The U.S. Department of Justice (DOJ) has announced that victims of the OneCoin fraud, amounting to approximately $4 billion, can now seek compensation from a fund valued at $40 million, which consists of seized assets.
From 2014 to 2019, Ignatova and Karl Sebastian Greenwood, founders of OneCoin Ltd. (OneCoin), along with others, orchestrated an international cryptocurrency investment scheme that defrauded up to 3.4 million investors globally, according to the DOJ.

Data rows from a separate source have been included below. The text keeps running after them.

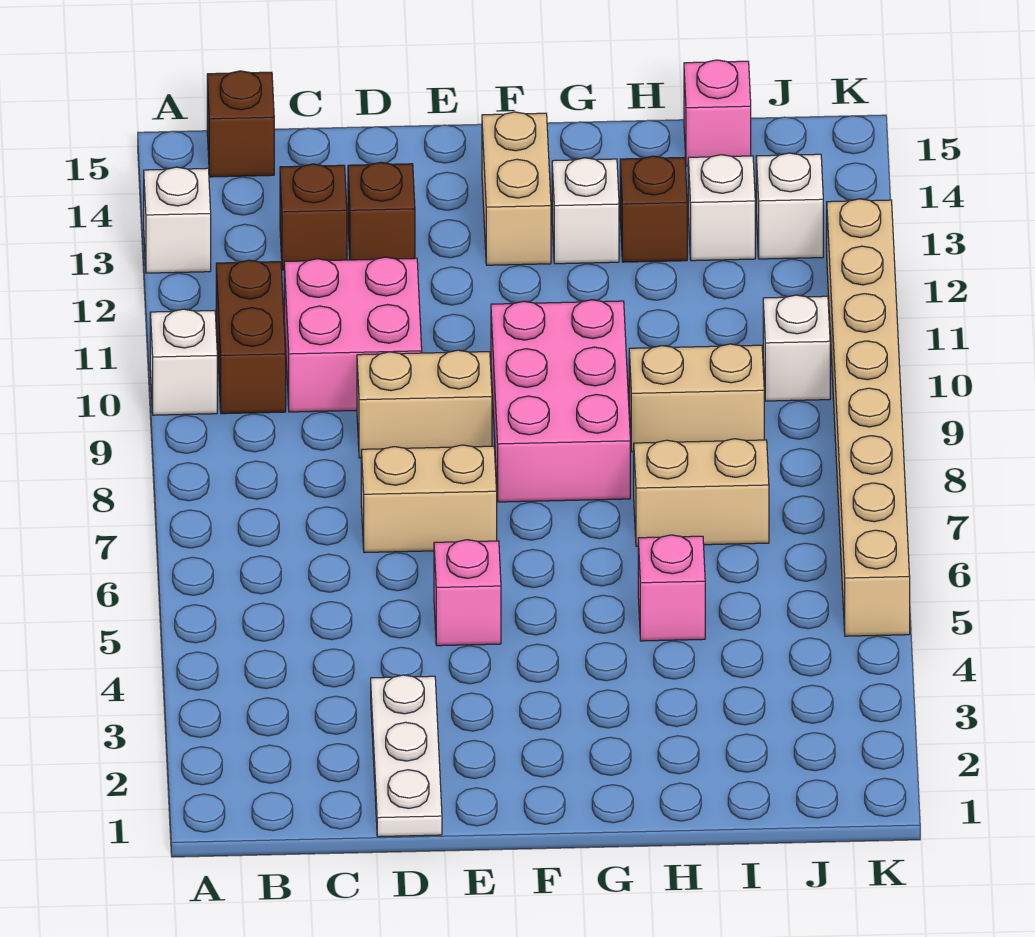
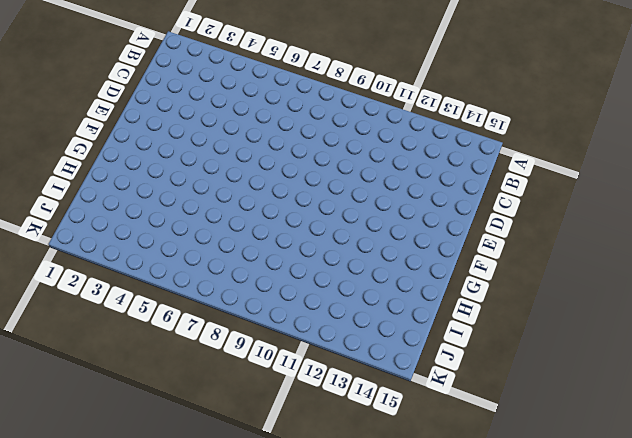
none -> white brick A10 level 1
none -> white brick A13 level 1
none -> brown brick B10:B11 level 1

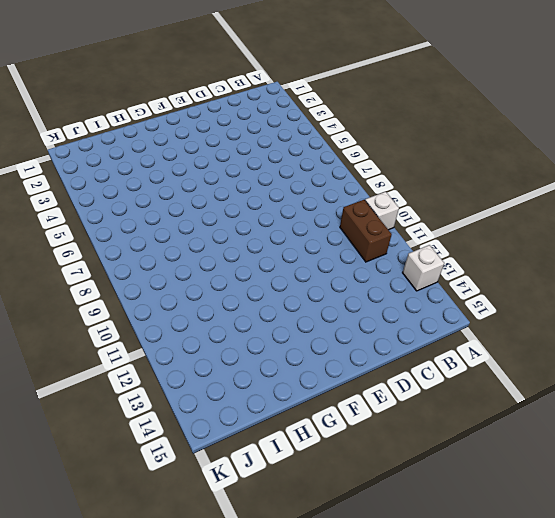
none -> brown brick B15 level 1
none -> pink brick C10:D11 level 1
none -> brown brick C13 level 1

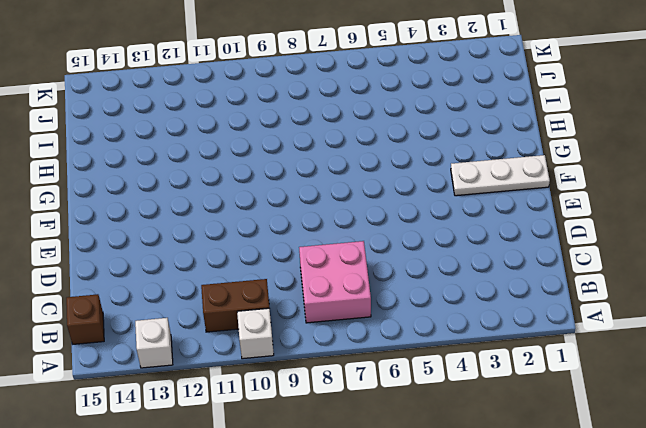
pink brick B7:C8 level 1 -> pink brick C10:D11 level 1
white plate F1:F3 level 1 -> white plate D1:D3 level 1
none -> brown brick C13 level 1
none -> tan brick D7:E7 level 1
none -> tan brick D9:E9 level 1

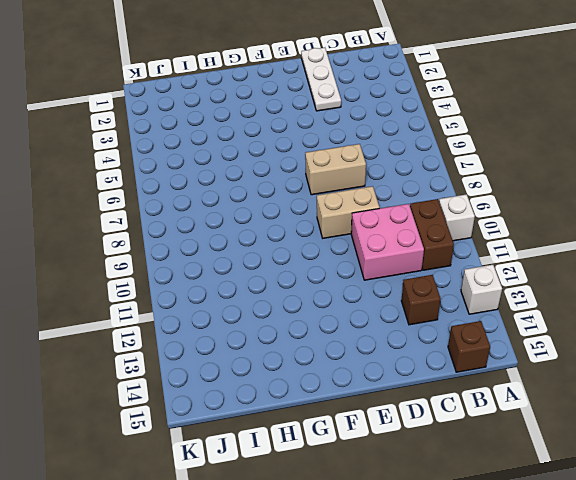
none -> brown brick D13 level 1
none -> pink brick E5 level 1
none -> pink brick F8:G10 level 1

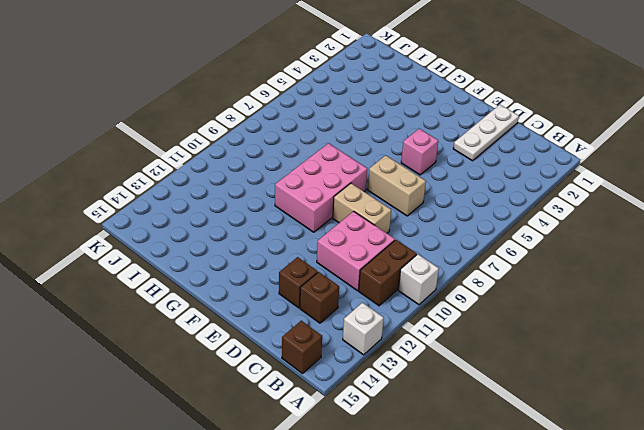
none -> tan brick F13:F14 level 1
none -> white brick G13 level 1
none -> pink brick H5 level 1

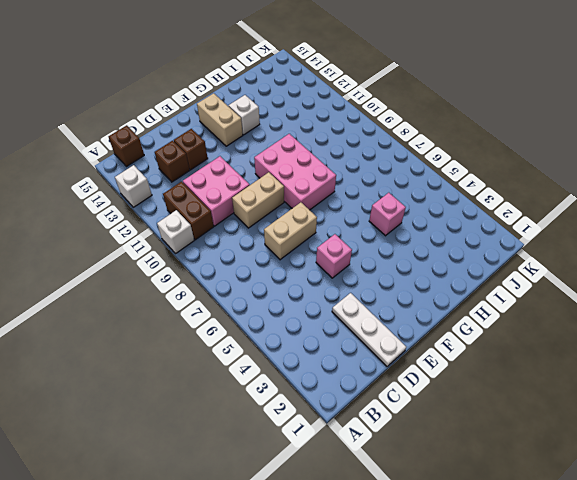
none -> tan brick H7:I7 level 1
none -> tan brick H9:I9 level 1
none -> brown brick H13 level 1

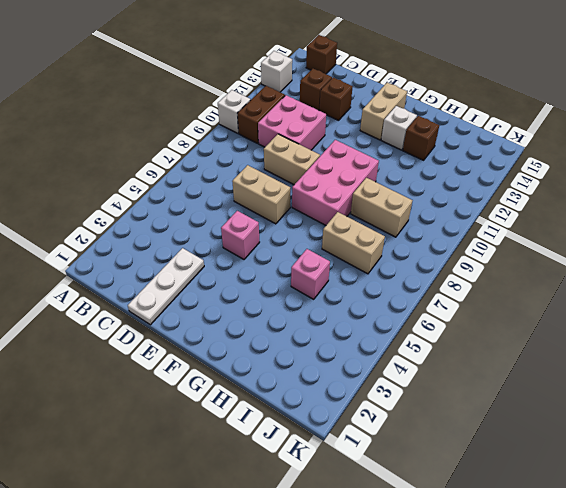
none -> white brick I13 level 1
none -> pink brick I15 level 1
none -> white brick J10 level 1

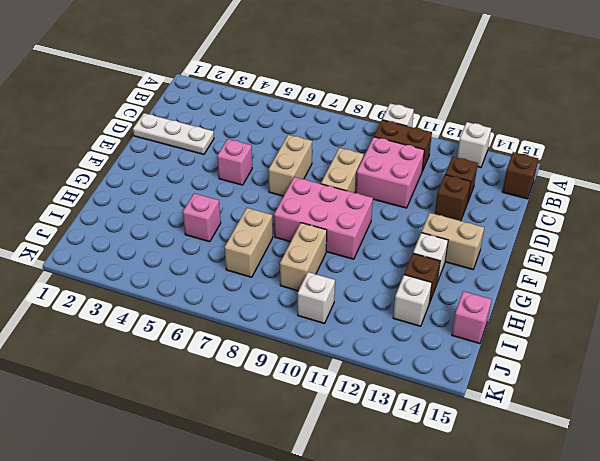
none -> white brick J13 level 1
none -> tan brick K5:K12 level 1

Based in Sofia, Bulgaria, the operation marketed and sold a counterfeit crypto asset using a global multi-level-marketing (MLM) network. Worldwide investments exceeded $4 billion, with victims buying purported tokens from promoters who did not actually involve any cryptocurrencies or have OneCoin listed on any blockchain.
The DOJ described this ponzi scheme as “one of the largest global fraud schemes in history,” which unraveled in 2017 following revelations that Ignatova and her team had manipulated its perceived value through automatic coin generation. Greenwood, who infamously referred to investors as “idiots,” pleaded guilty to federal wire fraud and money laundering charges in 2022.
“OneCoin’s founders sold a lie disguised as cryptocurrency, costing victims more than $4 billion worldwide,” stated U.S. Attorney Jay Clayton for the Southern District of New York. He emphasized that the DOJ will persist in seizing criminal proceeds and prioritizing restitution to victims.
This compensation initiative follows closely on the heels of the FTX Recovery Trust’s announcement four weeks prior about distributing $2.2 billion to creditors as part of its fourth payout under Chapter 11, totaling over $6 billion from previous rounds. This effort is aimed at recovering assets for users of the crypto trading platform that collapsed in November 2022, leading to a significant downturn in the crypto market.